Max Homa faces TPC Sawgrass tweaks as agronomy work intensifies

Max Homa faces TPC Sawgrass tweaks as agronomy work intensifies

max homa arrives at TPC Sawgrass as The Players Championship setup tilts toward a tougher start: players have described “a bit more fire” in the greens and fairways, while the rough has been allowed to grow through the championship after a final mow on Sunday. The combination concentrates pressure on accuracy and reshapes the calculus on pivotal holes, especially the short par-4 12th.

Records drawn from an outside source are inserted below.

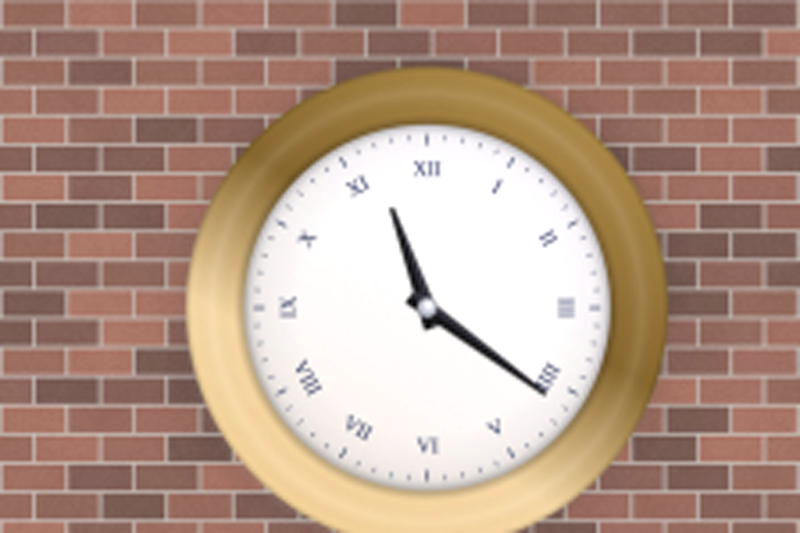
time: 11:21
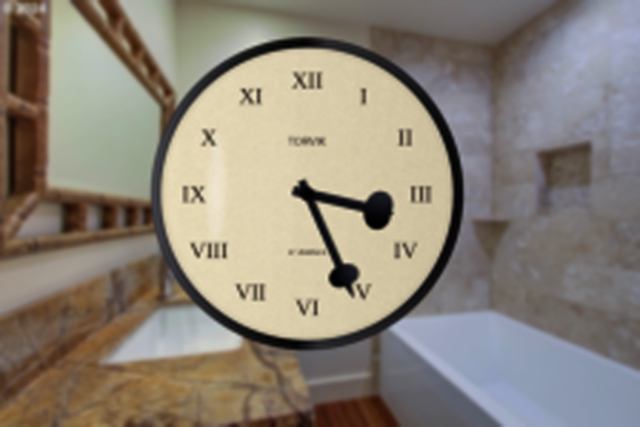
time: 3:26
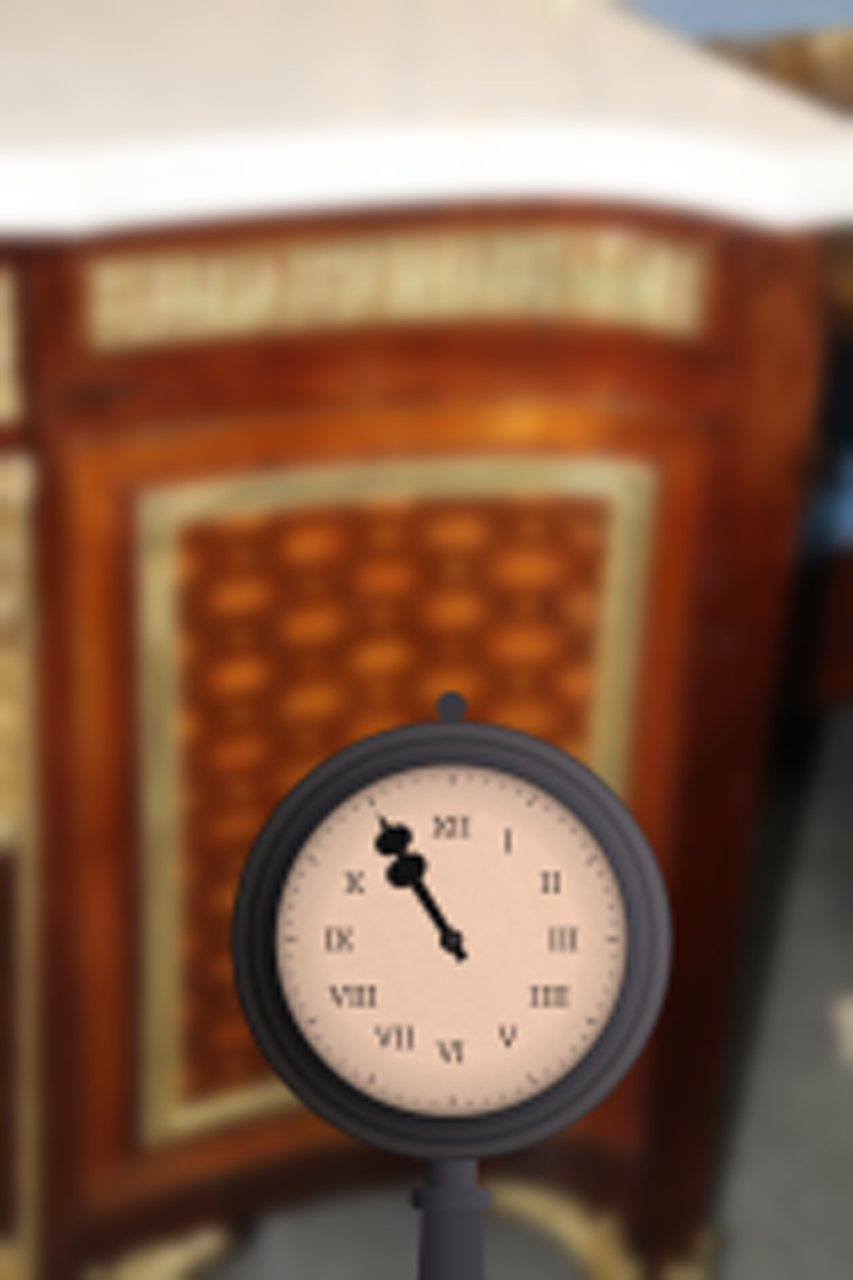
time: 10:55
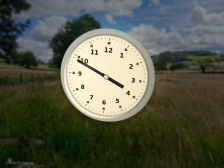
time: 3:49
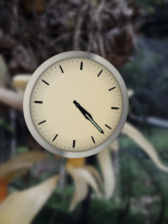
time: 4:22
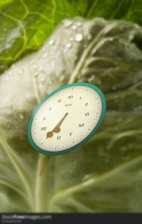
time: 6:35
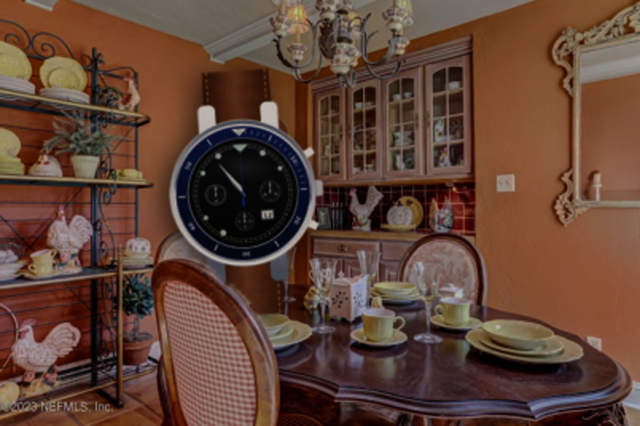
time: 10:54
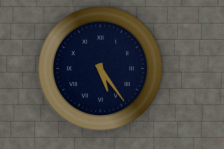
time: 5:24
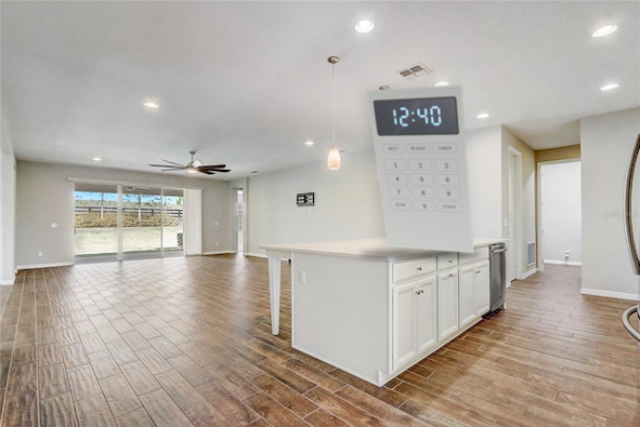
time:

Lucas Andrews’ TPC Sawgrass setup

Course preparation is being led by Lucas Andrews, who took over as director of agronomy last fall after 17 years on staff at TPC Sawgrass. Andrews described the approach as consistent with annual targets rather than a new mandate to “challenge the pros, ” pointing instead to Northeast Florida weather as the catalyst that allowed the team to reach its preferred championship position.

That weather window has translated into two concrete playing characteristics noted by players in the days leading up to the tournament: firmer turf and thicker rough. Scottie Scheffler said Tuesday that the greens are “a little bit firmer than they have been the last couple years, ” adding that they were “definitely firm to start the week, ” while also flagging that the forecast could still influence how conditions evolve.

The pattern suggests the early-week setup is designed to reward clean positioning rather than brute recovery, because firmness tends to narrow the margin between a controlled shot and a ball that runs into trouble. Andrews’ decision to mow the rough one last time on Sunday and then let it grow through the championship underscores that emphasis on precision, especially when paired with turf that releases more than it has in recent years.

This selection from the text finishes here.